| Задачи для работы |
**a)** Ответьте, пожалуйста, на вопросы по отрывку о победе Народного фронта на выборах:
(i) Анархисты какого города заявили, что будут голосовать за Народный фронт?
(ii) В каких городах толпы заполнили улицы?
(iii) Сколько мест из 473 завоевал Народный фронт?
**b)** Продолжите отрывок о победе Народного фронта на выборах, начав сразу после его последнего предложения.

| Отрывок текста |
________________________________________

Дуррути считал, что нужно официально менять политическую линию, но „расставлял акценты иначе“ — врагом теперь была не республика и „буржуазная демократия“, а наступающий фашизм. При этом Дуррути признавал, что в своих решениях анархо-синдикалистские лидеры шли за рабочими массами: „Сегодня подавляющее число рабочих забыло о репрессиях 1931–1933 гг., и у них перед глазами только зверства, совершенные правыми в Астурии. Независимо от того, будем мы пропагандировать неучастие в выборах или нет, рабочие проголосуют за левых“.

Еще откровеннее, чем НК НКТ, высказались анархисты на местах, особенно в Астурии, где они в октябре 1934 г. сражались вместе с левыми партиями: „Товарищи из Народного фронта, будьте уверены, что анархисты Хихона (и то же мы посоветуем делать анархистам всей Астурии) будут голосовать за Народный фронт. Оставаясь анархистами, мы будем голосовать за Народный фронт, так как мы понимаем, что в случае нашего поражения в этой борьбе то, что произошло в Астурии в 1934 г., будет незначительным эпизодом по сравнению с преступлениями, которые реакция совершит по отношению ко всему пролетариату Испании“.

Фактический отказ НКТ и ФАИ от „электоральной стачки“ привел к тому, что левые получили на сотни тысяч голосов больше, чем в 1933 г. Это был решающий фактор победы Народного фронта. „Если поутру 16 февраля политические обозреватели, оценивая активность участия в выборах, могли полагать, что Народный фронт будет побежден, то в полдень массовое прибытие на все избирательные пункты колонн анархо-синдикалистов немало встревожило их… В одиннадцать часов вечера в Мадриде, где уже нельзя было продвигаться ни пешком, ни в трамвае, новость распространилась с быстротой молнии: Народный фронт шел впереди других партий не только в столице Испании, но и в наиболее крупных ее городах. В Барселоне, Бильбао, Севилье охваченные восторгом толпы заполнили улицы. Это был праздник. Праздник без насилия. Но стихийный. Те, кто вопреки кампании запугивания и угроз голосовал за Народный фронт, обнимались, плакали от радости, пели революционные песни, сами еще не веря в собственную победу“.

Народный фронт получил 4654116 голосов, правые 4503524, баскские националисты 125714, центр 400901. Таким образом, перевес левых над правыми был минимален, а с учетом центристов и вовсе сомнителен. Но при мажоритарной системе решающую роль играло сплочение сил в округах, где поддержка анархистов также помогла левым добиться перевеса. Народный фронт завоевал 268 мест из 473. При этом социалисты получили 88 мест, левые республиканцы — 81, коммунисты — 16. Правые и центристы получили 205 мест. Сразу после оглашения итогов выборов генералы Франко и Годед предложили временному премьер-министру Портеле Вильядаресу аннулировать их под предлогом несовершенства мажоритарной системы (характерно, что в 1933 г. это несовершенство правых не смущало) и ввести чрезвычайное положение. Портела обратился за согласием на конституционный переворот к президенту, и тот подписал декрет о введении военного положения, оставив его публикацию на усмотрение Портелы. Никто не хотел быть „крайним“. Все понимали, что введение военного положения немедленно вызовет восстание и гражданскую войну. Левые были в своем праве, городские массы были на их стороне. После некоторых колебаний Портела не решился публиковать декрет и ушел в отставку. Путь к власти для Народного фронта был открыт. Гражданская война была отложена.

________________________________________

| Данные |
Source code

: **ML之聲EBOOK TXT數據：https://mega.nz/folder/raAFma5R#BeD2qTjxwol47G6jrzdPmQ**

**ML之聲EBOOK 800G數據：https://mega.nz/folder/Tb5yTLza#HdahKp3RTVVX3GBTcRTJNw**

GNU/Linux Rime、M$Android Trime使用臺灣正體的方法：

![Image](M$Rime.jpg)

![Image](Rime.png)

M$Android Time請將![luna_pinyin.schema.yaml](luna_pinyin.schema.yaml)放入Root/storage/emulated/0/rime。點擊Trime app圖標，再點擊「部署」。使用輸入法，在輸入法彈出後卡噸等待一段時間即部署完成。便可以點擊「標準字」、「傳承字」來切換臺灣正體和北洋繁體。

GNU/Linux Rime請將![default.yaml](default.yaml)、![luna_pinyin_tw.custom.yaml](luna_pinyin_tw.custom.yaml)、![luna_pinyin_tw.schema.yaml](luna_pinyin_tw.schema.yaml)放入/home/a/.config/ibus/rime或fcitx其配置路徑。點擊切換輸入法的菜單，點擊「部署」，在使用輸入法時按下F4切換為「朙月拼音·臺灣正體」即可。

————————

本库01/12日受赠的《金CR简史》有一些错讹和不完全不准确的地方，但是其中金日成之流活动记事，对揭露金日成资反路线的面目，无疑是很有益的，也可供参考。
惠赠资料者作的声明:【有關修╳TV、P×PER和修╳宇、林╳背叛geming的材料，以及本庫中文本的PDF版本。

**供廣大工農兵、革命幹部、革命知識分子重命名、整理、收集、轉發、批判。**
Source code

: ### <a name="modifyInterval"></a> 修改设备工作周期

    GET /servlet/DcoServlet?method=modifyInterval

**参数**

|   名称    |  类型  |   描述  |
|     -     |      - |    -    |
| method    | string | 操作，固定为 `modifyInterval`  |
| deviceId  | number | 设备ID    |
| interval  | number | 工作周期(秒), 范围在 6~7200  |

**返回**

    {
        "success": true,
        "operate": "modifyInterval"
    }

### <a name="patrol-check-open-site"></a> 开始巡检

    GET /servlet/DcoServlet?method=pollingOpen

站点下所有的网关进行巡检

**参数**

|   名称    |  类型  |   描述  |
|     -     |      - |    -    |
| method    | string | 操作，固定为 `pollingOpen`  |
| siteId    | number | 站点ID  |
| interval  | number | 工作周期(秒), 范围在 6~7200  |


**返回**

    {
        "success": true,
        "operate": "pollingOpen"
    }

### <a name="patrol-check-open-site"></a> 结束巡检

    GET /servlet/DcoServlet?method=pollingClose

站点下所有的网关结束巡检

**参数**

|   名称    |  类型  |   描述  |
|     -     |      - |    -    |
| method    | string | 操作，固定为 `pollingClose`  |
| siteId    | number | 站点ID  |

________________________________________

| Ваши ответы |
**a)**
(i) Анархисты Хихона.
(ii) В Барселоне, Бильбао и Севилье.
(iii) 268 мест.

**b)**
* * *

В результате победы Народного фронта к власти пришло правительство М. Асаньи. Правительство Народного фронта объявило политическую амнистию. Узники октября и предыдущих социальных волнений вышли из тюрем. Было освобождено более 15 тысяч человек. Уже 23 февраля был восстановлен Женералитат Каталонии.

Асанья выступил в Кортесах с изложением правительственной программы. Он утверждал, что успех Народного фронта — „возможно последний вариант, который у нас есть, не только мирного и нормального развития республиканской политики и окончательного установления республиканского режима в Испании — я хочу сказать: окончательного и мирного — но и парламентского режима“. 15 апреля 1936 г. Асанья подробно изложил экономическую программу, акцентировав ее конъюнктурные, то есть умеренные, близкие либералам стороны. Он определил, что его политика направлена на оздоровление, упорядочение и, по мере возможности, „реанимацию испанской экономики“.

10 мая Кортесы избрали президентом страны М. Асанью (Алкале припомнили нарушения законности при подготовке к выборам и 3 апреля отправили в отставку). Правительство возглавил галисийский либерал Сантьяго Касерес Кирога. Социалисты, имевшие наибольшую фракцию в Кортесах, пока воздержались от вхождения в правительство. Они руководствовались той же логикой, что и российские эсеры и меньшевики в марте 1917 г.: „Мы не хотим, чтобы история возложила на нас ответственность за то, что мы не дали буржуазии выполнить ее миссию“, — заявил Ларго Кабальеро. Но в будущем он считал необходимым установить диктатуру пролетариата. Это произойдет скорее, если буржуазные партии не справятся с проблемами страны.

Либералы пытались справиться. Ускорилась аграрная реформа. Если в 1932–1935 гг. было распределено 119 тыс. га земли, то с февраля по июль 1936 г. — 750 тыс. га. Создавались кооперативы для управления отчужденными поместьями и для совместной обработки целины (правда, им не хватало техники для повышения производительности труда).

Но реформа хоть и пошла быстрее, но не удовлетворяла тех крестьян, которым еще многие годы предстояло ждать своей очереди. Это привело к усилению „давления снизу“ — крестьяне Эстремадуры стали захватывать пустующие поместья, а гражданская гвардия по привычке — разгонять нарушителей закона. При захватах поместий крестьяне могли проявлять демонстративную щепетильность. Так, они не только составляли письменные протоколы о занятии, но и прописывали, что графу Романонесу должны быть возвращены обнаруженные на кухне продукты.

Столкновения происходили то тут, то там. Одновременно в стране нарастали продовольственные трудности в связи с общей неуверенностью крестьян в том, что следует продавать хлеб в условиях начавшейся „смуты“.

Профсоюзы развернули кампанию наступления на капитал. В феврале-июле произошло 113 всеобщих и 228 местных стачек. Предприниматели устраивали локауты, останавливали предприятия. Тогда рабочие захватывали их и снова запускали производство. Рудники и верфи Андалузии, мадридский трамвай и даже пивоваренный завод стали первыми опытами рабочего самоуправления в Испании, которое пышным цветом расцветет после начала Гражданской войны.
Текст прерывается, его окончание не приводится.